Stateside Live! is the home of five restaurant and entertainment venues including, Victory Beer Hall, PBR: A Coors Banquet Bar, Broad Street Bullies Pub, 1100 Social and NBC Sports Arena. The district also features an outdoor plaza that is home to the Miller Lite Concert Stage. Often called “Philly's fourth stadium”, the venue has invested over $150 million in original design as well as renovations over the years.

==History==
Starting in 2008, Comcast Spectacor and Cordish Company partnered for the proposed Art Nouveau design, making use of neon- and LED-lighting to accent structures and walkways. The original Philly Live! concept included an assortment of restaurants with outdoor seating, a hotel along Pattison Avenue, and a spa or health club. In December 2011, Cordish and Comcast Spectacor announced renaming and reinventing the project as Xfinity Live!.

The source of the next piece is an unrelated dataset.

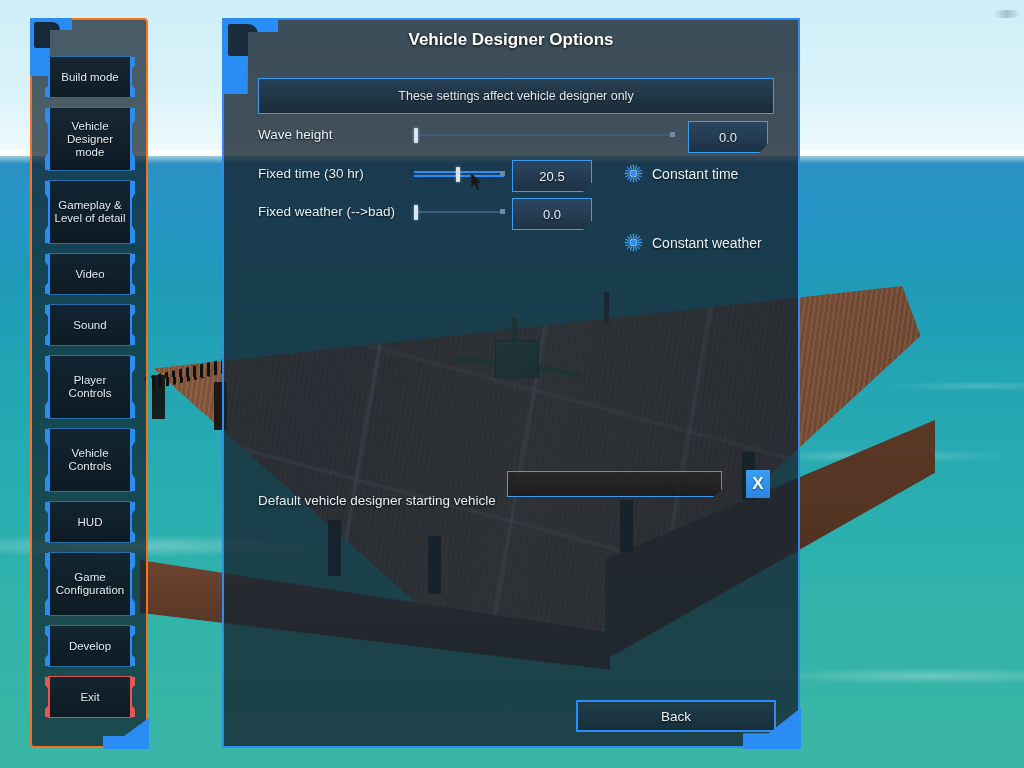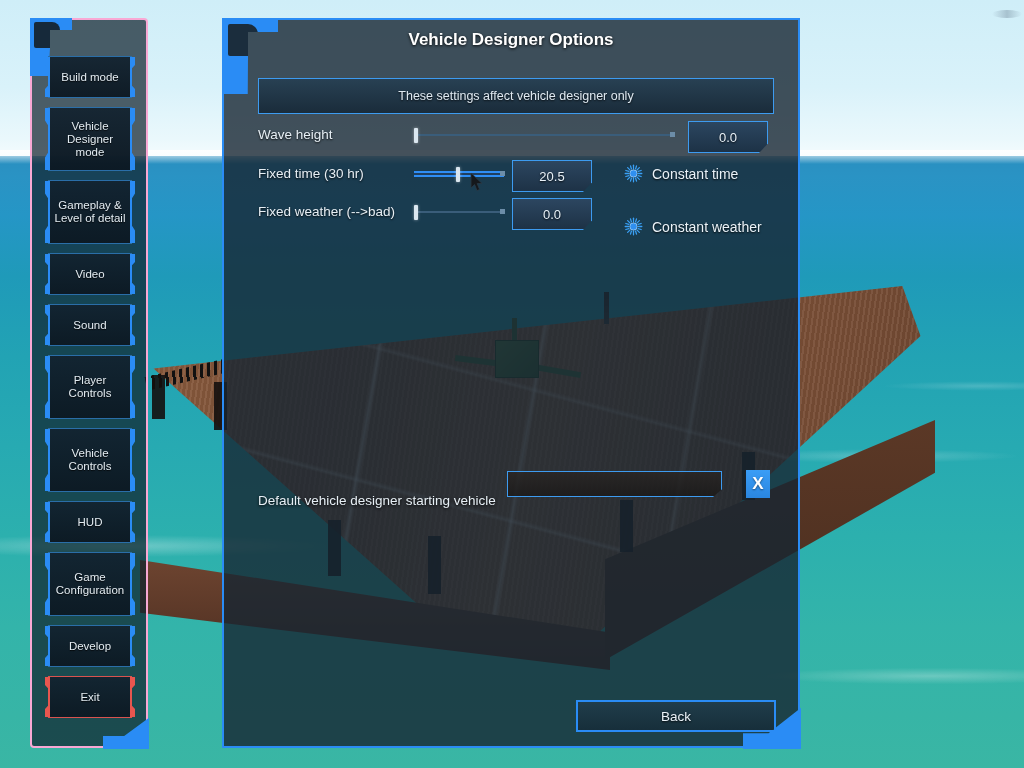"Build mode" #sidebar { border: 2px solid #f9a8d4 -> 2px solid #f97316 }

Construction began in the summer of 2011, and the first phase opened in late March 2012 as Xfinity Live!. The development concept was redrawn as a dining and entertainment district. Main attractions of the complex include the NBC Sports Arena and its 32-foot HDTV.

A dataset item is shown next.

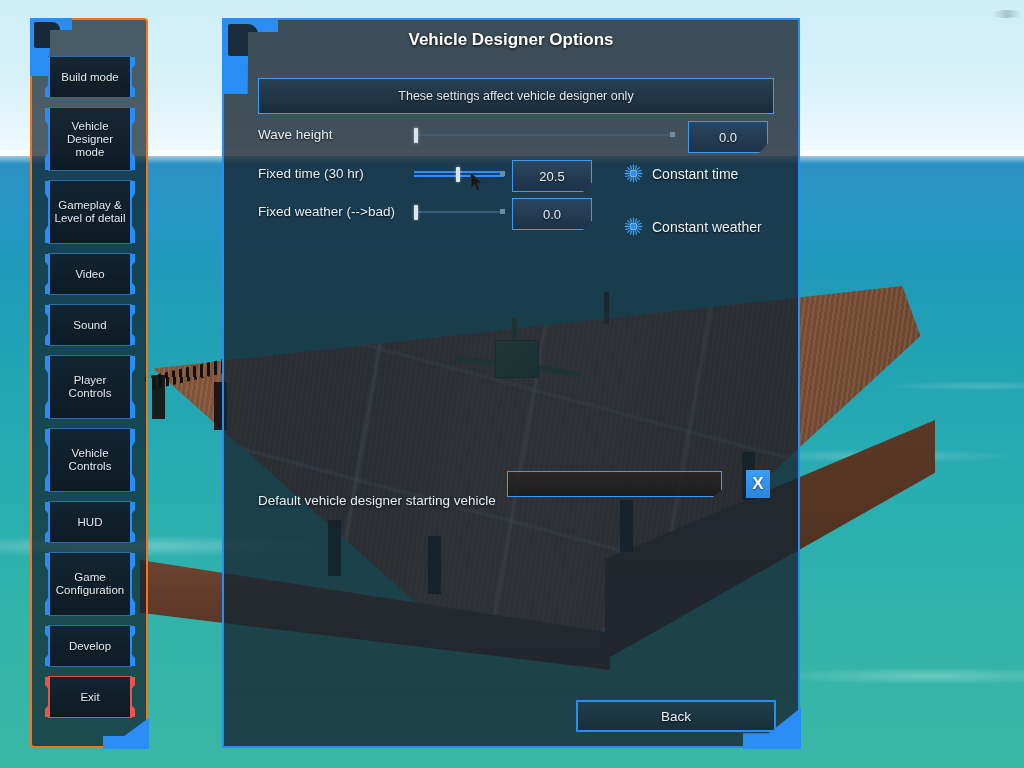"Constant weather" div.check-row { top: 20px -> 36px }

In 2024, Cordish Companies announced a $15 million expansion to the complex that will include a new outdoor beer garden and other outdoor entertainment. The expansion is expected to be completed in early 2026. On August 21, 2025, Cordish Companies announced that the complex would be renamed to "Stateside Live!" after Stateside Brands, a Philadelphia-area vodka company, purchased the naming rights.

== Venues ==
- 1100 Social
- Broad St. Bullies Pub
- PBR Philly
- Victory Beer Hall

=== Former ===
- Spectrum Grill
- Philly Marketplace
- X Bar

=== NBC Sports Arena ===
The NBC Sports Arena is the largest of the five venues inside Stateside Live. At 32 feet tall, the venue holds one of the largest high definition televisions on the East Coast. The sports bar, in partnership with NBC Sports, offers bar food and a viewing experience for major sporting events. NBC Sports Arena holds two of food options: Chickie's & Pete's and Geno's Steaks.